If you’re reading this, you’ve probably spent more time researching note-taking apps than actually taking notes. Let’s fix that.

The quick answer: Obsidian is better if you want a fast, private, local-first system for personal knowledge management. Notion is better if you need to collaborate with a team or want databases, project boards, and docs in one place.

Now let’s get into why.

The 30-Second Comparison

Feature Notion Obsidian
Best for Teams, project management, wikis Personal PKM, writers, developers
Speed Slower (cloud-based) Blazing fast (local files)
Offline Limited Full offline support
Pricing Free tier, $10/mo Plus Free, $50/yr for Sync
Learning curve Low Medium
Data ownership Stored on Notion’s servers Local markdown files you own
Collaboration Excellent Minimal

Notion: What It Does Well

Notion is basically a Swiss Army knife for organizing work. Databases, kanban boards, wikis, docs, calendars — it does all of it in one interface. If you’re managing a team or running a small business, this flexibility is genuinely useful.

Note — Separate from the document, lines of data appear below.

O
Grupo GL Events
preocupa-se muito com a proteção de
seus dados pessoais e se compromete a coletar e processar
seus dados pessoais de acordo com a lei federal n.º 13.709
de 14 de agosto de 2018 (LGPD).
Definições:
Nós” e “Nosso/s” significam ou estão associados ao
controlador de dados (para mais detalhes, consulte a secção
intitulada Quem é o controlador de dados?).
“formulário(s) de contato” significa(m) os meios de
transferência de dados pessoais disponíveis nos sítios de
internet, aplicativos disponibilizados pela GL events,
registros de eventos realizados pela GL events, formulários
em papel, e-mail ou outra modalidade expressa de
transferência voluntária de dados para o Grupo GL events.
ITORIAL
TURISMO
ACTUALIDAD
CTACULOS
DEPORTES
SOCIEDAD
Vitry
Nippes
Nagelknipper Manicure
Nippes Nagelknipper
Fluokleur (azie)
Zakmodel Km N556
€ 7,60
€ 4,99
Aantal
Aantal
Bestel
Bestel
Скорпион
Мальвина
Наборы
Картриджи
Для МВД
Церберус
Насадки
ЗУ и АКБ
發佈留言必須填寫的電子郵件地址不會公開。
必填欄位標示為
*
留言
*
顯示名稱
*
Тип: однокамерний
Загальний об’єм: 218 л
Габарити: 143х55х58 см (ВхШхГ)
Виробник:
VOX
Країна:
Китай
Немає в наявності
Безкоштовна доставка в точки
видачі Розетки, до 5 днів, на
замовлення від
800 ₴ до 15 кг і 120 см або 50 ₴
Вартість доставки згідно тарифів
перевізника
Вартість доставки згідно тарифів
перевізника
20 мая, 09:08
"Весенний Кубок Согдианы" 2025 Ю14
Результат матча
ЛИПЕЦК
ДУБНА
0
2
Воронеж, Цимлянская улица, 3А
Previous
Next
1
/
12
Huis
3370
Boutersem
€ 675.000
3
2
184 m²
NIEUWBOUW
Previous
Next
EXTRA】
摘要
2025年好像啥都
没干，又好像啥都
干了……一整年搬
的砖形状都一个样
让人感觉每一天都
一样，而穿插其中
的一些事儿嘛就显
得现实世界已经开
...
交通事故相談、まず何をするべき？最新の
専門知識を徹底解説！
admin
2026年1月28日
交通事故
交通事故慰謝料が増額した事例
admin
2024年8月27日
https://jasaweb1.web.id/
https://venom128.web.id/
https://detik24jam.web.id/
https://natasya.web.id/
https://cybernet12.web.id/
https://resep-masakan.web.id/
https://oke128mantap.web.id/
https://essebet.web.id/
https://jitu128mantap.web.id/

The template gallery is massive, and the AI features they’ve added make it easy to summarize meeting notes or draft content quickly.

Where Notion Falls Short

Speed. It’s a web app at its core, and you feel it. Opening a page takes a beat longer than it should. If you have hundreds of pages, search can lag. And if your internet drops, you’re in trouble — offline mode exists but it’s not reliable for heavy use.

The other issue: your data lives on Notion’s servers. If they have an outage (it happens), your notes are inaccessible. If you want to leave, exporting is possible but messy.

Try Notion Free

The free tier is generous enough to test everything. No credit card needed.

Get Started with Notion →

Obsidian: What It Does Well

Obsidian stores everything as plain markdown files on your computer. This means it’s fast — like, instant. Open a note, search your vault, jump between linked ideas — there’s no loading spinner anywhere.

The plugin ecosystem is where Obsidian really shines. Community plugins let you add kanban boards, spaced repetition, Dataview queries (basically databases in markdown), calendar views, and hundreds of other features.

For writers, developers, and anyone who thinks in connected ideas, the graph view and backlinking system is powerful.

Where Obsidian Falls Short

Collaboration is basically nonexistent. You can share a vault via a shared folder, but real-time editing? That’s not what Obsidian is for.

The learning curve is real. Obsidian is incredibly powerful, but you can spend weeks tweaking plugins and themes instead of actually writing. If you have ADHD (speaking from experience), this rabbit hole is dangerous.

Sync between devices costs $50/year for Obsidian Sync, or you can DIY it with iCloud/Dropbox/Syncthing for free.

Download Obsidian Free

Free for personal use forever. No account required.

Download Obsidian →

Pricing Breakdown

Plan Notion Obsidian
Free Unlimited pages, 7-day page history Full app, unlimited notes
Paid $10/mo (Plus) — unlimited file uploads, 30-day history $50/yr (Sync) — cross-device sync
Team $18/user/mo (Business) Not applicable
Publish Not built in (use Super or Potion) $8/mo (Obsidian Publish)

For solo use, both are effectively free. Obsidian’s one-time costs are lower long-term if you just need sync.

Who Should Pick Which?

Choose Notion if:

  • You work with a team and need shared workspaces
  • You want project management + docs in one tool
  • You prefer a polished, low-friction experience out of the box
  • You use databases and relational data regularly

Choose Obsidian if:

  • You’re building a personal knowledge base or second brain
  • You want to own your data as local files
  • Speed and offline access matter to you
  • You’re a developer or writer who thinks in connected notes
  • You enjoy customizing your tools (and can stop before it becomes procrastination)

The Verdict

There’s no wrong answer here — they solve different problems. But if someone put a gun to my head: Obsidian for personal use, Notion for team use. That’s been true for years and it’s still true in 2026.

The best move? Try both for a week with a real project, not a test vault. You’ll know within 3 days which one clicks with your brain.